The reigns of Alexander II and III are known as the golden age of medieval Scotland. Alexander III was the son of Alexander II, and the nephew and son-in-law of Henry III of England. Alexander's marriage to Henry's daughter Margaret helped secure a long period of peace between the countries, a period when trade flourished and the burghs gained importance.

Alexander was only 8 when his father, Alexander II, died in 1249. Scotland was ruled by regents during Alexander's minority, but when he was 20 years old he took control in his own right. He brought relative peace to the Scottish mainland, then he turned his attention to the Norse kingdom of the Western Isles, and resurrected his father's plans to bring the island kingdom under Scottish control.

Like his father, he tried the peaceable path first. He sent a mission to Haakon in Norway to ask about transferring ownership of the isles. Haakon ignored the appeal and threw the messengers into prison.

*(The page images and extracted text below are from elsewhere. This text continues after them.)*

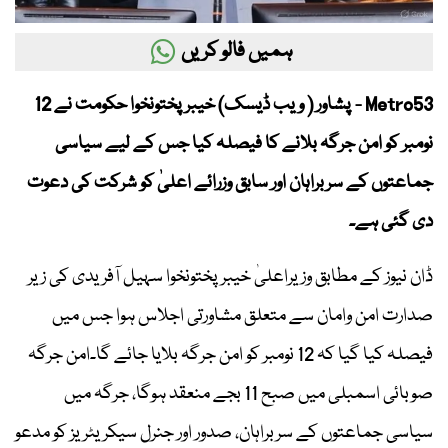
ہمیں فالو کریں
Metro53 - پشاور ( ویب ڈیسک) خیبرپختونخوا حکومت نے 12
نومبر کو امن جرگہ بلانے کا فیصلہ کیا جس کے لیے سیاسی
جماعتوں کے سربراہان اور سابق وزرائے اعلیٰ کو شرکت کی دعوت
دی گئی ہے۔
ڈان نیوز کے مطابق وزیراعلیٰ خیبرپختونخوا سہیل آفریدی کی زیر
صدارت امن وامان سے متعلق مشاورتی اجلاس ہوا جس میں
فیصلہ کیا گیا کہ 12 نومبر کو امن جرگہ بلایا جائے گا۔امن جرگہ
صوبائی اسمبلی میں صبح 11 بجے منعقد ہوگا، جرگہ میں
سیاسی جماعتوں کے سربراہان، صدور اور جنرل سیکریٹریز کو مدعو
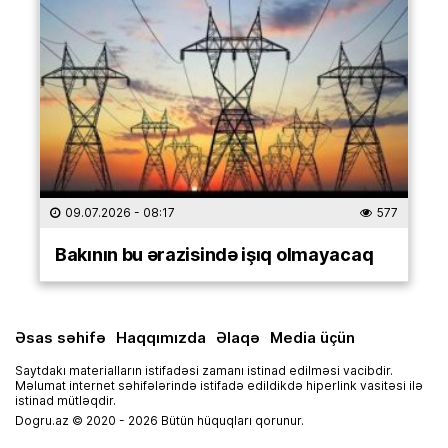
09.07.2026
- 08:17
577
Bakının bu ərazisində işıq olmayacaq
Əsas səhifə
Haqqımızda
Əlaqə
Media üçün
Saytdakı materialların istifadəsi zamanı istinad edilməsi vacibdir.
Məlumat internet səhifələrində istifadə edildikdə hiperlink vasitəsi ilə
istinad mütləqdir.
Dogru.az © 2020 - 2026 Bütün hüquqları qorunur.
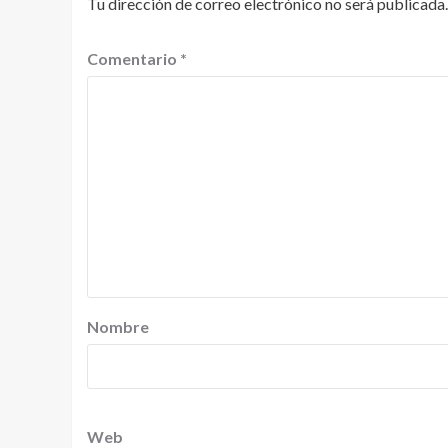
Tu dirección de correo electrónico no será publicada.
Comentario
*
Nombre
Web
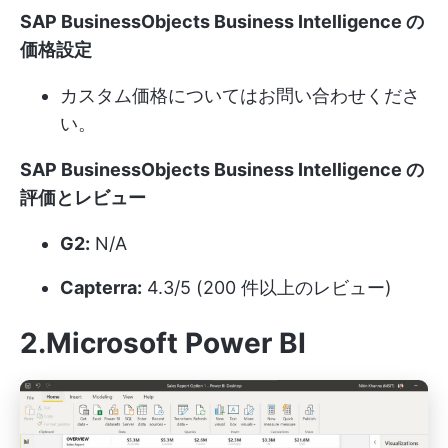
SAP BusinessObjects Business Intelligence の
価格設定
カスタム価格についてはお問い合わせくださ
い。
SAP BusinessObjects Business Intelligence の
評価とレビュー
G2:
N/A
Capterra:
4.3/5 (200 件以上のレビュー)
2.Microsoft Power BI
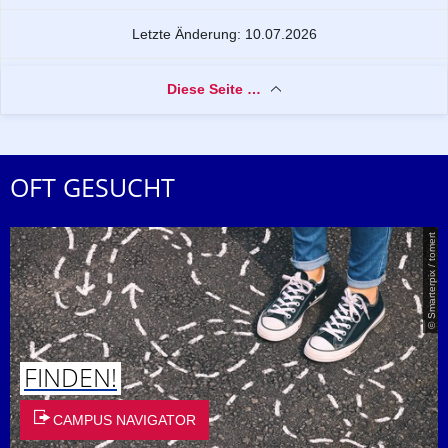
Letzte Änderung: 10.07.2026
Diese Seite …
OFT GESUCHT
© Smarterpix / tomert
FINDEN!
CAMPUS NAVIGATOR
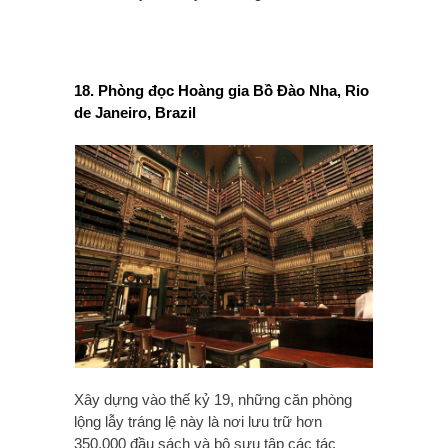
18. Phòng đọc Hoàng gia Bồ Đào Nha, Rio
de Janeiro, Brazil
Xây dựng vào thế kỷ 19, những căn phòng
lộng lẫy tráng lệ này là nơi lưu trữ hơn
350.000 đầu sách và bộ sưu tập các tác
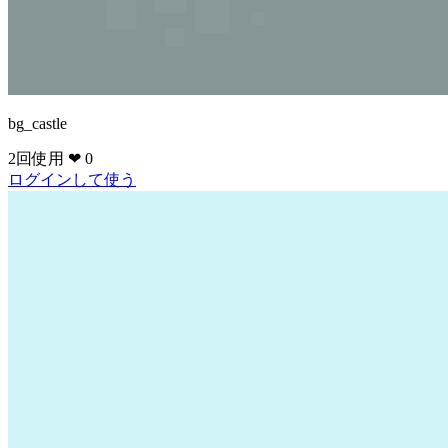
bg_castle
2回使用
❤ 0
ログインして使う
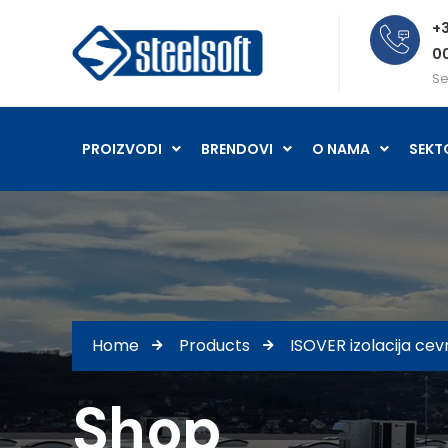
+3
0
Se
PROIZVODI
BRENDOVI
O NAMA
SEKT
Home
Products
ISOVER izolacija c
Shop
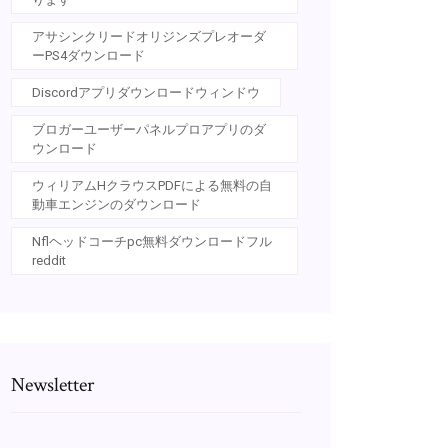
アサシンクリードオリジンズプレオーダ
ーPS4ダウンロード
Discordアプリダウンロードウィンドウ
ブロガーユーザーパネルプロアプリのダ
ウンロード
ウィリアムHクラウスPDFによる無料の自
動車エンジンのダウンロード
Nflヘッドコーチpc無料ダウンロードフル
reddit
Newsletter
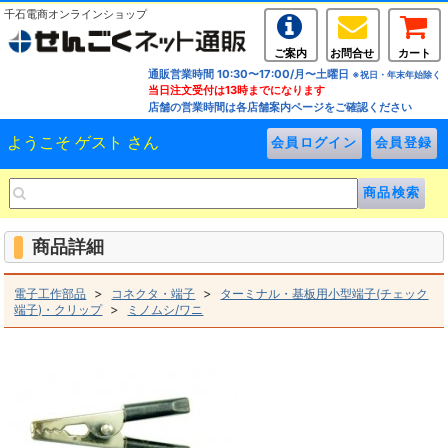
千石電商オンラインショップ
ご案内
お問合せ
カート
通販営業時間 10:30〜17:00/月〜土曜日
※祝日・年末年始除く
当日注文受付は13時までになります
店舗の営業時間は各店舗案内ページをご確認ください
ようこそ ゲスト さん
商品詳細
>
>
電子工作部品
コネクタ・端子
ターミナル・基板用小型端子(チェック
>
端子)・クリップ
ミノムシ/ワニ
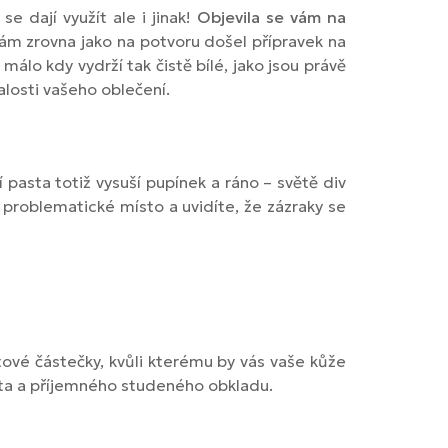
se dají využít ale i jinak!
Objevila se vám na
ám zrovna jako na potvoru došel přípravek na
é málo kdy vydrží tak čistě bílé, jako jsou právě
alosti vašeho oblečení.
 pasta totiž vysuší pupínek a ráno – světě div
a problematické místo a uvidíte, že zázraky se
ové částečky, kvůli kterému by vás vaše kůže
místa a příjemného studeného obkladu.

The struggle for the Western Isles
The Norse kingdom of the Western Isles went back centuries. Nevertheless, the growing strength of the Scottish crown and the independence of Scottish nobles in the Isles led Haakon, the King of Norway, to consider a show of force to emphasize his control.

The Battle of Largs
In 1263 Haakon sailed a large fleet of ships up Loch Long. He had his men carry the ships overland to Loch Lomond as a way of showing his power. Unfortunately for Haakon, a storm wrecked the rest of his fleet, and three longships went aground at Largs. Scottish vessels appeared, and the two forces skirmished briefly on the beach. The Norse then retreated and continued to carry out a visitation of Norse possessions in the Western Isles.

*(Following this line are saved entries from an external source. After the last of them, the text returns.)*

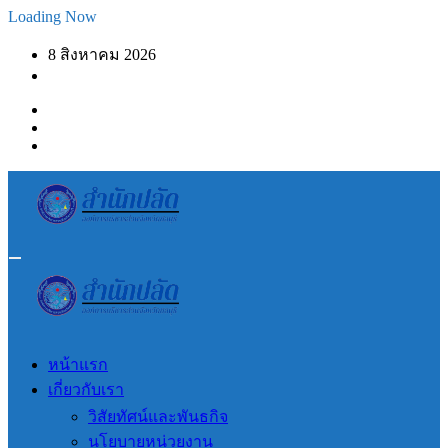
Skip
Loading Now
to
content
8 สิงหาคม 2026
หน้าแรก
เกี่ยวกับเรา
วิสัยทัศน์และพันธกิจ
นโยบายหน่วยงาน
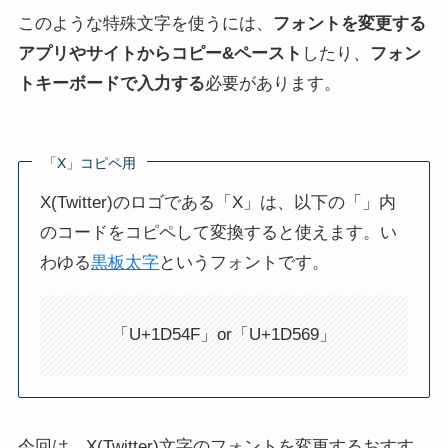
このような特殊文字を使うには、
フォントを変更する
アプリやサイトからコピー&ペースト
したり、
フォン
トキーボードで入力する
必要があります。
「X」コピペ用
X(Twitter)のロゴである「X」は、以下の「」内
のコードをコピペして変換すると使えます。い
わゆる
黒板太字
というフォントです。
「U+1D54F」or「U+1D569」
今回は、X(Twitter)文字のフォントを変更するおすす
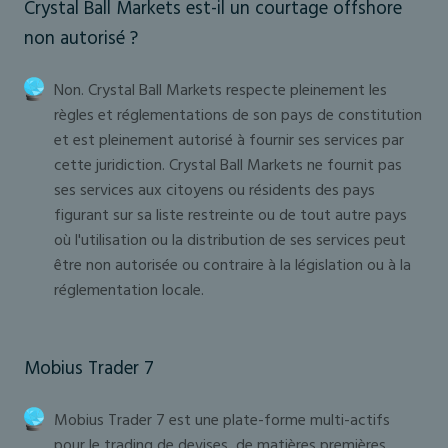
Crystal Ball Markets est-il un courtage offshore
non autorisé ?
Non. Crystal Ball Markets respecte pleinement les
règles et réglementations de son pays de constitution
et est pleinement autorisé à fournir ses services par
cette juridiction. Crystal Ball Markets ne fournit pas
ses services aux citoyens ou résidents des pays
figurant sur sa liste restreinte ou de tout autre pays
où l'utilisation ou la distribution de ses services peut
être non autorisée ou contraire à la législation ou à la
réglementation locale.
Mobius Trader 7
Mobius Trader 7 est une plate-forme multi-actifs
pour le trading de devises, de matières premières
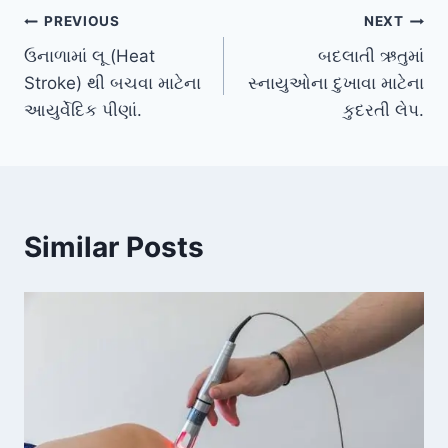
Post
PREVIOUS
NEXT
ઉનાળામાં લૂ (Heat
બદલાતી ઋતુમાં
navigation
Stroke) થી બચવા માટેના
સ્નાયુઓના દુખાવા માટેના
આયુર્વેદિક પીણાં.
કુદરતી લેપ.
Similar Posts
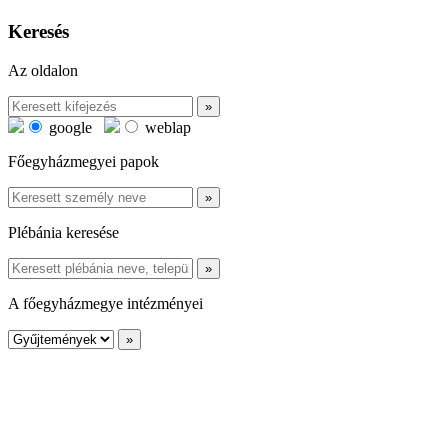
Keresés
Az oldalon
google
weblap
Főegyházmegyei papok
Plébánia keresése
A főegyházmegye intézményei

This minor episode became known as the Battle of Largs. It was essentially a non-event, at least in military terms, but the lasting effect was that the Norse lost influence, and Haakon reluctantly came to the realisation that only war would enable him to keep the Isles under Norse control. But that realisation never came to fruition, for Haakon fell ill (or, as other stories would have it, he died of injuries sustained at the Battle of Largs) and died at Kirkwall, Orkney.

Only three years later his son cut Norse losses and sold the western Isles to the Scottish crown for 4,000 marks and a small annual payment. To seal the bargain Alexander III sent his daughter to marry the new Norse leader. Their only child was a daughter, named Margaret, who would become famous as the Maid of Norway. The islands of Shetland and Orkney were not technically part of the sale and remained in Norse or Danish possession until 1469.

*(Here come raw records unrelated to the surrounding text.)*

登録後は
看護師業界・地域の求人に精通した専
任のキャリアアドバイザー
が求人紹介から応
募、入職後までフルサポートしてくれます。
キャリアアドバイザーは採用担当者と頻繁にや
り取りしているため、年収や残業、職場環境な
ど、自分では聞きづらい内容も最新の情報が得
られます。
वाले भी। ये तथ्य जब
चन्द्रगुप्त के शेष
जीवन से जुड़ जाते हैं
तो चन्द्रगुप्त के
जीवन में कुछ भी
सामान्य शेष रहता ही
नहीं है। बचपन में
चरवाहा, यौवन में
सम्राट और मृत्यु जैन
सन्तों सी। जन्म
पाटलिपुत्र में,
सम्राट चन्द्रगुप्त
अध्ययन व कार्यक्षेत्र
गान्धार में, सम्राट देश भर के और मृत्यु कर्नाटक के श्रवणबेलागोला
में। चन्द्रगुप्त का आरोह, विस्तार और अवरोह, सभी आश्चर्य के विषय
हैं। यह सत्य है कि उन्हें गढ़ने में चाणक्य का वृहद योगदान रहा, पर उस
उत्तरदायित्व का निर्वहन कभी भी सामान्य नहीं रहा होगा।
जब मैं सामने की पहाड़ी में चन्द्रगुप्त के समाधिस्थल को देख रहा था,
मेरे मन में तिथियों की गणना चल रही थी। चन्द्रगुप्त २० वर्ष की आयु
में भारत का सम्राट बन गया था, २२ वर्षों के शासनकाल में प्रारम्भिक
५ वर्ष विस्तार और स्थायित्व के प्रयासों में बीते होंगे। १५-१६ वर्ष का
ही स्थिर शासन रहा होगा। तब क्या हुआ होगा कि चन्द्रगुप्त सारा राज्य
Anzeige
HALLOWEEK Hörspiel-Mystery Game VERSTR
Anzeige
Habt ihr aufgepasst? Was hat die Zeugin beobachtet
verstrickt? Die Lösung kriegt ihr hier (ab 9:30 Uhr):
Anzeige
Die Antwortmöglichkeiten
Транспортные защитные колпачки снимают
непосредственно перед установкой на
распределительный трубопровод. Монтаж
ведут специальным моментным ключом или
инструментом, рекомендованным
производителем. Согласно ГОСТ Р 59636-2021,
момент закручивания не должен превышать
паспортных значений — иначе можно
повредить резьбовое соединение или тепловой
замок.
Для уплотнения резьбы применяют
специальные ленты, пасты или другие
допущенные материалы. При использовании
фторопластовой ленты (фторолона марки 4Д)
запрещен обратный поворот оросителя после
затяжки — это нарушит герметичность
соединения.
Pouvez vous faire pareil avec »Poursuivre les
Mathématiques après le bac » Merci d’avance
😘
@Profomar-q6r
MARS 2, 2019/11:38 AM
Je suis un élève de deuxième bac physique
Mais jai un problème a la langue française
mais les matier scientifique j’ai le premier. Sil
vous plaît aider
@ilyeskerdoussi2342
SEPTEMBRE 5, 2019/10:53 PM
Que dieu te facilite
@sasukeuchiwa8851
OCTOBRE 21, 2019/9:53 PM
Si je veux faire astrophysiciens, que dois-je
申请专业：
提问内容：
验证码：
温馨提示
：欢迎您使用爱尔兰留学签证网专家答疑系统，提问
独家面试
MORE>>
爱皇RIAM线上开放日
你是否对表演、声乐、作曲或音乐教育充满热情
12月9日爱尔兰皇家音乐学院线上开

Alexander's reign brought relative peace to Scotland. Trade expanded, and burghs grew larger and more influential. Alexander built roads between the royal burghs, which helped encourage trade further.

Alexander III's prosperous reign came to a sudden and unexpected end in 1286. The king died suddenly when he fell from his horse and tumbled over the high cliffs at Kinghorn, Fife. Since Alexander had no sons, his heir was his granddaughter, Margaret, the Maid of Norway.